Melania Trump addressed the second night of the 2020 Republican National Convention on Tuesday, calling on the US to think to reflect on “racial unrest in our country”. It was a rare – and possibly reluctant – step into the spotlight for the First Lady.
In 1998, Donald Trump, already fabulously wealthy and charismatic but possessed of a still ordinary-looking head of hair, was probably used to getting a phone number when he asked.
But when the property mogul tried it on that year with a young model, at a party in New York, he couldn’t quite close the deal. “I am not giving you my number,” countered 28-year-old Melania Knavs. “You give me yours, and I will call you.”
Fast-forward seven years and the pair tied the knot in a star-studded bash at his Florida estate. Fast-forward again and Mrs Trump is now the First Lady of the United States. But who is she?
A ‘traditional’ First Lady
Glamorous and entirely devoted to her husband and his success, Mrs Trump, 50, has been cast as a kind of retro presidential spouse, a modern-day Jackie Kennedy.
When Mr Trump first hinted at tilting for the top office, in 1999, she told reporters: “I would be very traditional, like Betty Ford or Jackie Kennedy.”
But there are ways in which she has been a less-than-traditional First Lady: she is the first to have previously posed nude for a magazine.
During the last presidential race, supporters of Ted Cruz – Mr Trump’s rival for the Republican nomination in 2016 – seized on her work as a model, overlaying an image of her posing naked with the warning: “Meet Melania Trump, your next First Lady. Or you could vote for Ted Cruz”.
Early in 2016, a lewd phone interview with Mr and Mrs Trump by shock-jock radio presenter Howard Stern resurfaced, in which Mr Stern quizzed Mrs Trump about what she was wearing (“almost nothing”) and how often she had sex with Mr Trump (“every night, sometimes more”), and described her to Mr Trump as “that broad in your bed”. The interview prompted accusations of misogyny.
Mrs Trump has also sued the Daily Mail over an article she claims implies that she was a sex worker in the 1990s. The newspaper agreed to pay damages and apologised to the First Lady in April 2017.
Her treatment has been compared by some commentators to “slut-shaming” – the practice of attacking women over certain ways of dressing or acting.
From Slovenia to New York
Mrs Trump was born Melanija Knavs in Sevnica, a small town about an hour’s drive from Slovenia’s capital Ljubljana, to a relatively well-off family. Her father Viktor worked for the mayor of nearby Hrastnik before becoming a successful car salesman. Her mother, Amalija, designed prints for a fashion brand.

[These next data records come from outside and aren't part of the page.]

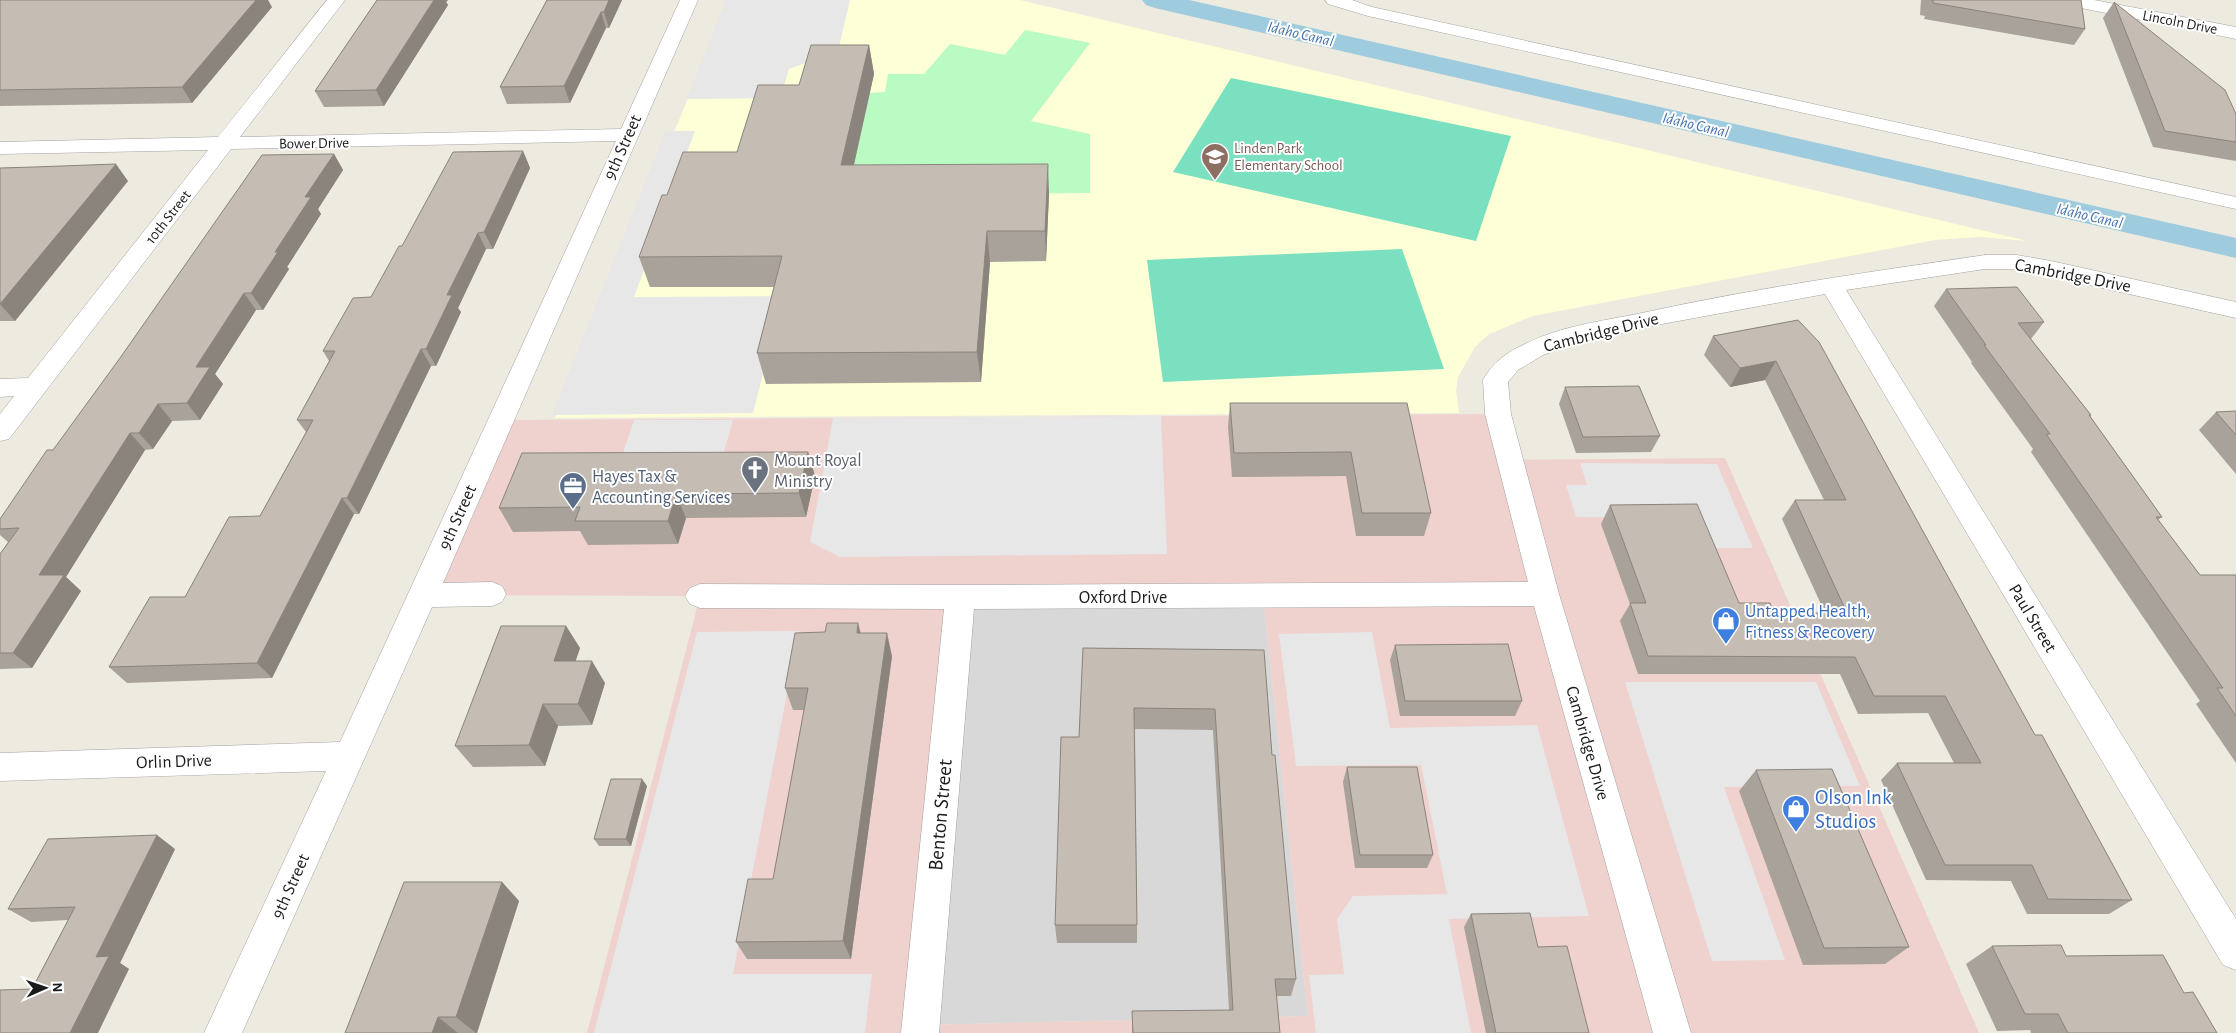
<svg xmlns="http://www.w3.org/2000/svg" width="2236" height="1033" font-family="'Alegreya Sans',sans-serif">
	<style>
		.residential { fill: #d9d8d8 }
		.commercial { fill: #efd1ce; fill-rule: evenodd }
		.education { fill: #fdffd7 }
		.park { fill: #bafbc3 }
		.pitch { fill: #7ae0bf }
		.parking { fill: #e7e7e7 }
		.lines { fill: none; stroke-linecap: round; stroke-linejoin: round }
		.canal { fill: #9ecbdd; fill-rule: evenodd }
		.minor-casing { stroke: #a2a2a2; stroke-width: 1 }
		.minor { fill: #fff; fill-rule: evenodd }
		.wall { fill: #a9a29a }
		.shaded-wall { fill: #8a847d }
		.building { fill: #c5bcb3; stroke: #8a847d }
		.labels { text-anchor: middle; stroke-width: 4; stroke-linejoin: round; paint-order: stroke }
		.far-street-label { font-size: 15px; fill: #1b1b1b; stroke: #fff }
		.far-education-label { font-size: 15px; fill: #785e54; stroke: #fff; text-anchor: start }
		.far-water-label { font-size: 16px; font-style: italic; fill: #4673ad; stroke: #fff }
		.street-label { font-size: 18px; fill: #1b1b1b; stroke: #fff }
		.worship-label { font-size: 18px; fill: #5b616d; stroke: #fff; text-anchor: start }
		.service-label { font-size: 18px; fill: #4e5e75; stroke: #fff; text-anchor: start }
		.shop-label { font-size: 18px; fill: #366cbe; stroke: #fff; text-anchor: start }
		.near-shop-label { font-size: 21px; fill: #366cbe; stroke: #fff; text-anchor: start }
		.near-street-label { font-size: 21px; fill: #1b1b1b; stroke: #fff }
	</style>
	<rect width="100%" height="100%" fill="#edeae0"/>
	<!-- residential -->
	<path class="residential" d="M1263,596l45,420 -387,9 39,-428z"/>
	<!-- commercial -->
	<path class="commercial" d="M1498,414l12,46 215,-2 254,575h-1392l113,-437 -277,-1 78,-175zM1263,596l45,420 -387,9 39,-427z"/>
	<!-- education -->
	<path class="education" d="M729,0h291l1007,241 -46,-4 -46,3 -402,76 -44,18 -14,13 -17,30 -2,13 3,23 -904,5z"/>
	<!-- park -->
	<path class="park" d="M1025,30l65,13 -59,78 59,13v59l-243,2 22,-102 16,-1 3,-18h36l26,-30 55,11z"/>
	<!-- pitch -->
	<path class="pitch" d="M1231,78l280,58 -35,105 -303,-69z
		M1402,249l42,120 -281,13 -16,-122z"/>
	<!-- parking -->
	<path class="parking" d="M726,0h124l-12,51 -49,18 -9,29 -93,1z
		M666,131h29l-61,166 149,-1 -30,117 -201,2z
		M1161,416l6,138 -327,3 -30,-15 23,-124z
		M634,420h99l-14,49 -102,1z
		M1580,463l137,1 36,84h-47l-13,-30 -117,-1 -10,-32h21z
		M799,631l-66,343h139l-7,59h-271l103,-401z
		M1372,632l18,96 147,-3 52,191 -140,3 22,114h-155l-7,-58 35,-1 -7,-55 16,-23 94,-2 -26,-129 -125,1 -17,-132z
		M1625,682h191l44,104 -136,1 61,173 -73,1z"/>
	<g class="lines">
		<!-- canal -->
		<path class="canal" d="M1142,0h47l1047,238v20l-1081,-250 -9,-3z"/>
		<defs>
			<path id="minor" d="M327,0h18l-105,137 381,-8 59,-129h18l-255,583 49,-1 10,4 4,8 -4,8 -10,4 -60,1 -190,426h-38l122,-262 -326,10v-28l340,-11 276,-601 -385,8 -222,290 -9,2v-27l14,-18 -14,1v-18l28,-1 180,-228 -208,4v-12l218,-5z
				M1325,0h27l20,7 864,190v12l-868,-193 -40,-12z
				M2057,0h37l142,27v12l-170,-34 -6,-1z
				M1985,255h32l34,6 185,41v16l-219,-49h-32l-139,21 390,629v51l-13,-5 -398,-671 -163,30 -89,20 -30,11 -25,15 -10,12 3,32 48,180 132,439h-38l-119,-427 -560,3 -35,424h-38l43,-424 -244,-1 -10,-4 -5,-8 5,-8 10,-4 260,1 568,-3 -43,-168 -2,-34c9,-17 24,-28 42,-36 35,-18 78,-23 117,-31 113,-25 228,-41 343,-58z"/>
		</defs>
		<!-- minor casing -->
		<use href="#minor" class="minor-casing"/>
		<!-- minor -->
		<use href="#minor" class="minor"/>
	</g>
	<!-- wall -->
	<path class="wall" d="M0,0l272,7 -80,96 -192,3z
		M377,0h71l-2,2 2,3 -64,101 -60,1 -9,-16z
		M547,0h75l-13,28h-3l-36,75 -63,1 -7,-17z
		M1921,0h160l4,29 -11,16 -150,-26 1,-3 -5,-1z
		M2114,2l122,112v47l-83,-14 -50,-129z
		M869,45l5,29 -20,91 195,29 -3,67 -56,1 -9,120 -215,2 -9,-31 17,-66h-124l-11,-30 28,-62 70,-43 62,-67z
		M523,151l7,17 -37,81h-7l-28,59 3,4 -25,54h-5l-72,148h-5l-82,164 -145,5 -18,-16 76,-70 75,-81 46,-84 -9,-12 32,-59 -6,-10 48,-54 31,-51z
		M334,154l9,16 -25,39 3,5 -34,53 2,2 -26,41h-7l-41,64 8,10 -23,36 -28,1 -19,28 -8,1 -79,127 15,14 -49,77 -32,1v-115l8,-12 -8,-7v-16l53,-69z
		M0,168l128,13 -113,140h-15z
		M1946,289l98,33 -13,17 60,76 -1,1 72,101 -4,3 42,55h36v188l-40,-59 4,-3 -169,-249 2,-3 -62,-86 1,-1 -38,-56z
		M1798,320l237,415 97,165 -23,14h-82l-16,-33 -85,-1 -45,-100 16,-17h57l-26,-50 -70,1 -18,-40h-202l-18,-53 10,-17 -29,-80 9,-19 129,98 35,10h51l-43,-94 13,-19h29l-59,-120 -35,7 -26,-32 9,-19z
		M1565,387l95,49 -9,16 -75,1 -17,-49z
		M1230,403h177l24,110 -7,23h-68l-10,-60 -114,1 -4,-50z
		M2236,411v63l-37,-44 17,-18z
		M808,452l7,24 -9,41 -120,1 -8,26 -90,1 -8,-14 -67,1 -14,-24z
		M566,626l14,22 -5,13 30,22 -13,42 -34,1 -13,40 -72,1 -18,-21z
		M825,632l36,1 31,23 -41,303h-104l-11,-17 37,-63 31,-169h-11l-8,-22z
		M1395,645l127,56 -7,15h-115l-10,-56z
		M1083,648l181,2 8,105 24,224 -5,17h-15l4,37h-148v-22l97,-1 -16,-280 -78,-1 2,196v18h-80l-2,-18 24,-188z
		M1347,767l86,88 -6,13h-72l-12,-86z
		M1756,770l153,177 -24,17 -82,1 -64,-174z
		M647,786l-16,60h-32l-5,-7z
		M175,849l-55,114 9,6 -97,20 36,-69 -37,2 -23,-13z
		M502,882l17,19 -42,132h-132z
		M1471,914l67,33 51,86h-103l-22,-106z
		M1992,946l74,10 118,37 33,40h-186l-1,-3 -33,1 -31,-67z"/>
	<!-- shaded-wall -->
	<path class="shaded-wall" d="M256,0h12l4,7 -80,96 -10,-16z
		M434,0h14l-2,2 2,3 -64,101 -8,-16z
		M609,0h13l-13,28 -5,-16z
		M601,12l5,16 -36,75 -6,-17z
		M869,45l5,29 -27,121 -6,-30z
		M523,151l7,17 -37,81 -9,-17z
		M334,154l9,16 -25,39 3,5 -34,53 2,2 -26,41 -12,-17 24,-41 30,-55z
		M116,164l12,17 -113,140 -15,-17z
		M1048,164l1,30 -3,67 -1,-30z
		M987,231l3,31 -9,120 -4,-30z
		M478,233l8,16 -28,59 3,4 -25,54 -10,-17 21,-54z
		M244,293l12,17 -41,64 8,10 -23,36 -13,-17 9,-36z
		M421,349l10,17 -72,148 -12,-16z
		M1776,361l-11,19 -35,7 10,-19z
		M158,404l14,17 -19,28 -14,-16z
		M130,433l15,17 -79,127 15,14 -49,77 -19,-15 26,-78z
		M808,452l7,24 -9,41 -7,-24z
		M676,494l10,24 -8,26 -10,-23z
		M342,498l12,16 -82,164 -15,-15z
		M858,623l6,23 -7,-13z
		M566,626l14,22 -12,36 -14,-23z
		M887,633l5,23 -41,303 -8,-18z
		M592,661l13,22 -13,42 -14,-21z
		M543,704l15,22 -13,40 -16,-21z
		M642,779l5,7 -16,60 -5,-7z
		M157,835l18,14 -55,114 9,6 -31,64h-28l26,-76z
		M502,882l17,19 -42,132h-1l-20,-16z
		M438,1017l20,16h-26z"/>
	<!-- building -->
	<path class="building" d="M0,0h256l-74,87 -182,3z
		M377,0h57l-58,90 -61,1z
		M547,0h62l-5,12h-3l-37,74 -64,1z
		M1931,0h150l4,29 -152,-26v-3z
		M2114,2l111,88 11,24v28l-71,-11z
		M811,45h58l-28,120 207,-1 -3,67h-58l-10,121 -220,1 25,-97 -143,1 23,-62h5l16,-43h54l21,-67h41z
		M523,151l-39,81 -6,1 -31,62h5l-26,54h-5l-74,149h-5l-85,165 -148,4 41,-70h35l44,-80 31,-1 53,-96h-16l38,-69h-12l30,-53 18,-1 28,-51h3l51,-94z
		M334,154l-29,43h6l-36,55h3l-27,41h-7l-48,74h14l-23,36 -29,1 -19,29h-9l-91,142h25l-51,78h-13v-99l19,-26 -19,1v-10l47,-69h6l67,-92 142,-203z
		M116,164l-116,140v-136l34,-1z
		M2017,287l27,35 -26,1 73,92h-2l73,102h-6l44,58h36v141l-19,-28h6l-177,-254h4l-66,-89h2l-40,-56z
		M1798,320l21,22 216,393h7l90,165 -84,-1 -16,-34h-87l-48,-102h84l-36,-67h-71l-19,-39 -207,-1 -18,-53h16l-36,-98 87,-1 42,99h31l4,10h73l-52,-113h51l-70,-139 -36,7 -27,-32z
		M1639,386l21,50 -77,1 -18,-50z
		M1230,403h177l24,110h-69l-11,-61 -117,1z
		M2236,411v24l-20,-23z
		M808,452l-9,41 -123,1 -8,27h-93l5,-14 -81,1 23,-55z
		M827,623h31l-1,10h30l-44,308 -107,1 12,-63h25l35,-191h-23l10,-55 30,-1z
		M501,626h65l-12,35h38l-14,43h-35l-14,41 -74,1z
		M1508,644l14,57h-117l-10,-56z
		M1083,648l181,2 8,105h3l21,224h-21l5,54h-147l-1,-22 101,-1 -18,-301 -81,-1 3,217h-82l6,-188h18z
		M1347,767h70l16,88h-73z
		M1832,769l77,178 -85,1 -68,-178z
		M611,779h31l-16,60h-32z
		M157,835l-61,122 13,-1 -39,77h-70v-43l32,-1 43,-82 -67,2 40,-70z
		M404,882h98l-46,135h-18l-6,16h-87z
		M1530,913l8,34 29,-1 22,87h-93l-25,-119z
		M2061,945l5,11 97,-1 21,38 9,-1 24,41h-149l-10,-19h-33l-33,-68z"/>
	<!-- icons -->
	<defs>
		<symbol id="school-pin" viewBox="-11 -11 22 30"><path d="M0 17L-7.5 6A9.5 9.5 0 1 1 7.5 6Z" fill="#8d6e63" stroke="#fff"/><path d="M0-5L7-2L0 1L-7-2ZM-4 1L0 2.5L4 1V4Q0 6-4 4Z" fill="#fff"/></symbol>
		<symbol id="church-pin" viewBox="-11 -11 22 30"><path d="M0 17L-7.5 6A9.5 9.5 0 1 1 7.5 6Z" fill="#6b7280" stroke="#fff"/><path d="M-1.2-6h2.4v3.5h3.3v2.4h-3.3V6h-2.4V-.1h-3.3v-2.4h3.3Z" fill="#fff"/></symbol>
		<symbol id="office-pin" viewBox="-11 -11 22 30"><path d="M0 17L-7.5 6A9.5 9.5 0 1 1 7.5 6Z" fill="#5c6f8a" stroke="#fff"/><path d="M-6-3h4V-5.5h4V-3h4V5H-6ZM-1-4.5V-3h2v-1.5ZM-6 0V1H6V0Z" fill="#fff"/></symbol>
		<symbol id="shop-pin" viewBox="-11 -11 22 30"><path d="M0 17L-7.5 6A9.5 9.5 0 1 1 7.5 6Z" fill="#3f7fe0" stroke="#fff"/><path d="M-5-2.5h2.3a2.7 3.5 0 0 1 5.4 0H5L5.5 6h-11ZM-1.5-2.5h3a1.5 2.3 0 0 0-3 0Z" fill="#fff"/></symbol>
	</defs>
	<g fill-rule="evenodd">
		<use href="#school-pin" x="1199" y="141" width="32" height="43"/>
		<use href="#church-pin" x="739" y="454" width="32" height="43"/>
		<use href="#office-pin" x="557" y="470" width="32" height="43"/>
		<use href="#shop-pin" x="1710" y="605" width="32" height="43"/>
		<use href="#shop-pin" x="1780" y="793" width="32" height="43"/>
	</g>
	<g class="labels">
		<!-- far-street labels -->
		<g class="far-street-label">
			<text transform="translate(2180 22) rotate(11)" y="5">Lincoln Drive</text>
			<text transform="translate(314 143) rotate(-1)" y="5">Bower Drive</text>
			<text transform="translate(168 217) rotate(-52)" y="5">10th Street</text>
		</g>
		<!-- far-education labels -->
		<g class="far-education-label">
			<text x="1234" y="153">Linden Park<tspan x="1234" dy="17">Elementary School</tspan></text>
		</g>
		<!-- far-water labels -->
		<g class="far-water-label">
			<text transform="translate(1301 33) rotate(13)" y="6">Idaho Canal</text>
			<text transform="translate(1696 124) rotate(13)" y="6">Idaho Canal</text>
			<text transform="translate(2090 215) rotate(13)" y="6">Idaho Canal</text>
		</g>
		<!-- street labels -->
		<g class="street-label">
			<text transform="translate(622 147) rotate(-66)" y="6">9th Street</text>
			<text transform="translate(2073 275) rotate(11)" y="6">Cambridge Drive</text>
			<text transform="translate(1601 332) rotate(-14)" y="6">Cambridge Drive</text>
			<text transform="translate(457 517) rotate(-66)" y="6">9th Street</text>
			<text x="1123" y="603">Oxford Drive</text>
			<text transform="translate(2033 618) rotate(59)" y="6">Paul Street</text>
			<text transform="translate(1588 743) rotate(74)" y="6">Cambridge Drive</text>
			<text transform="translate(174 761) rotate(-2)" y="6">Orlin Drive</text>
			<text transform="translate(290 886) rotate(-66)" y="6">9th Street</text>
		</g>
		<!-- worship labels -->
		<g class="worship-label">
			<text x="774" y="466">Mount Royal<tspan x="774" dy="21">Ministry</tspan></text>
		</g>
		<!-- service labels -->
		<g class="service-label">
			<text x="592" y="482">Hayes Tax &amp;<tspan x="592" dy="21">Accounting Services</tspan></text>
		</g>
		<!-- shop labels -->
		<g class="shop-label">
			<text x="1745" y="617">Untapped Health,<tspan x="1745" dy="21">Fitness &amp; Recovery</tspan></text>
		</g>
		<!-- near-shop labels -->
		<g class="near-shop-label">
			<text x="1815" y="804">Olson Ink<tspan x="1815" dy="24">Studios</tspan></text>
		</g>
		<!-- near-street labels -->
		<g class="near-street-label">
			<text transform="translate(940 815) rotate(-85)" y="7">Benton Street</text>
		</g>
	</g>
	<!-- north arrow -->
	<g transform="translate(45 988) rotate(88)" stroke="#ffffff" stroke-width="4" paint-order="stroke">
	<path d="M0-4L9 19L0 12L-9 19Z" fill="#1b1b1b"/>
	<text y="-8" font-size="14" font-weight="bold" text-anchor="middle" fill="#1b1b1b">N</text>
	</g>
</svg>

Melania studied design and architecture in Ljubljana. It was claimed on her professional website that she held a degree, but it later emerged that she dropped out during her first year. The website was eventually scrubbed entirely and redirected to Mr Trump’s business site.
At 18, she signed with a modelling agency in Milan and began flying around Europe and the US, appearing in high-profile ad campaigns. It was at a party at New York Fashion week that she met Mr Trump.
Like her husband, she never drinks, according to reports, and shies away from late-night parties. She had her own branded jewellery business and was reportedly involved in the design process.
The pair married in 2005 and had a son, Barron, in 2006.
She did not initially move in to the White House with her husband after his election victory, remaining in New York until the end of Barron’s school term before joining the president in Washington in 2017.
Since moving in she has helped out with the annual White House Christmas decorations.
Mrs Trump has apparently squared her background with her husband’s attacks on immigration – declaring that she did everything by the book.
“It never crossed my mind to stay here without papers,” she told Harpers Bazaar. “You follow the rules. You follow the law. Every few months you need to fly back to Europe and stamp your visa.”
In July 2020, a statue of the First Lady in her native Slovenia – which some compared to a character from The Smurfs – was set alight, prompting a police investigation.
‘Policies are my husband’s job’
Mrs Trump has largely steered clear of the political fray, confining her appearances to standing by her husband’s side. “I chose not to go into politics and policy,” she said in a 2016 interview with GQ. “Those policies are my husband’s job.”
Her one big moment of the 2016 campaign came when she took centre stage on the first day of the Republican National Convention in July for the traditional spousal speech, and it did not go well.
Commentators quickly noticed remarkable similarities with Michelle Obama’s convention speech in 2008, and the ensuing plagiarism scandal overshadowed what she had to say.
In 2018 she generated huge controversy after wearing a jacket with the words “I really don’t care, do you?” written on the back on a trip to a migrant child detention centre.
“It was for the people and for the left-wing media who are criticising me,” she later told ABC news. “I want to show them I don’t care.”
Despite these incidents she remains something of an unknown quantity compared with her predecessors. According to GQ, she does advise her husband, but is tight-lipped about what that consists in.
“Nobody knows and nobody will ever know,” she said. “Because that’s between me and my husband.”